_WORK TO BE COMPLETED_
Copy out the passage of the hackathon proposal below, starting with "Much of this" and going on through "data sets disagree.", and swap "Python" for "Ruby".

_QUOTED PASSAGE_

== Segment start ==

Project Proposal During IT Summit - Normalization of Space Mission Data Sets
See also Mission Data - Developments
I just posted about my work on Space Mission Data Sets (particularly Mission Parameters). Since I will be in San Francisco for the NASA IT Summit for nearly a week (Aug 15th-19th), and there are at least a few folks who will be there who have expressed interest in doing a hackathon of sorts, I thought I would at least throw my hat into the ring for a proposal of what we actually work on.
My proposal is to have folks work on writing code, importing data into tools like Excel or whatever they are familiar with to normalize sets of data in order to import it into a collaborative, crowdsourcing framework that I am working on. I list a couple of sources of this data below.
Much of this data is what I will call "lightly verified". Enthusiasts like those who run the sites listed below curate this information from multiple sources, but a few people can only do so much, especially since there have been over 4,800 orbital launches since Sputnik. The challenge is to somehow fill in each data set's gaps by correlating and overlaying the data.
So somehow we need a set of tools written in something like Python or Java while can pull all these data sets in, and do some simple coorelation among the Flight Missions and their parameters. Perhaps this could be done with some simple Bayesian analysis, root mean square, or something similar to that. The whole outcome here is to automatically approve data elements which are the same among 3-4 different data sets, and then report on ones which different data sets disagree.
Examples
Lets say that two data set say that the Voyager 2 spacecraft was launched on a August 22, 1977, but one says it was launched on August 21. Somehow we should be able to automatically set some thresholds and throw out the August 21 data point. Lets say that one data point says it was the "Voyager 2" spacecraft and one say "Voyager2". We should somehow be able to deduce that these are really the same spacecraft.
Software libraries & packages
I just did some simple Google searches in order to find some packages that we may be able to use to accomplish this task:
- http://code.google.com/p/google-refine/ - An open source package for dealing with "messy data" which is definately the state of this data, its an installed platform, which you then use as a service by uploading the data and then using the interface to parse and collapse the data. I have actually used this package a little in the past and it is pretty incredible.

== Segment end ==

_DATASET CONTENT_
== Segment start ==

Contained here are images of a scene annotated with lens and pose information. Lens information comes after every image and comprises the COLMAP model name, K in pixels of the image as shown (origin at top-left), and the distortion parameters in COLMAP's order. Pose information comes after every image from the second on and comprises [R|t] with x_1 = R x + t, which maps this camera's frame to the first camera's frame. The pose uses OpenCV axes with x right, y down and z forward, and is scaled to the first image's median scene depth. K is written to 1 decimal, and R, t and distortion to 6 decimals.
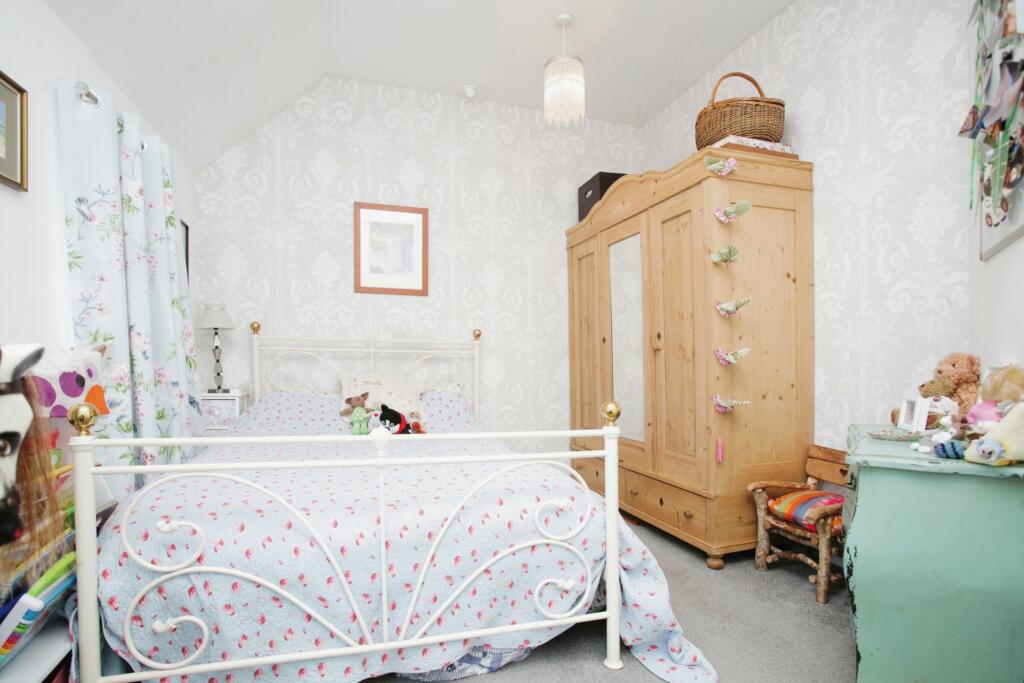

== Segment end ==

_RESULT OF THIS TASK_
Much of this data is what I will call "lightly verified". Enthusiasts like those who run the sites listed below curate this information from multiple sources, but a few people can only do so much, especially since there have been over 4,800 orbital launches since Sputnik. The challenge is to somehow fill in each data set's gaps by correlating and overlaying the data.
So somehow we need a set of tools written in something like Ruby or Java while can pull all these data sets in, and do some simple coorelation among the Flight Missions and their parameters. Perhaps this could be done with some simple Bayesian analysis, root mean square, or something similar to that. The whole outcome here is to automatically approve data elements which are the same among 3-4 different data sets, and then report on ones which different data sets disagree.